*Aim of the task:*
Pick out each line in the records that contains the word "categories", and copy those lines.

*Materials provided:*
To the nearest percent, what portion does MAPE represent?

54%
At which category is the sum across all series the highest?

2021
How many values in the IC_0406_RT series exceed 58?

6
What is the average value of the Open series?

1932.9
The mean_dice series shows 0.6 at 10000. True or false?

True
---
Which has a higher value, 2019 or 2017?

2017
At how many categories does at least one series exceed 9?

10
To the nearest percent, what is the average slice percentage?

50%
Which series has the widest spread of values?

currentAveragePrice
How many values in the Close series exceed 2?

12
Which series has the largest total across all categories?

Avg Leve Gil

*Written answer:*
At how many categories does at least one series exceed 9?
Which series has the largest total across all categories?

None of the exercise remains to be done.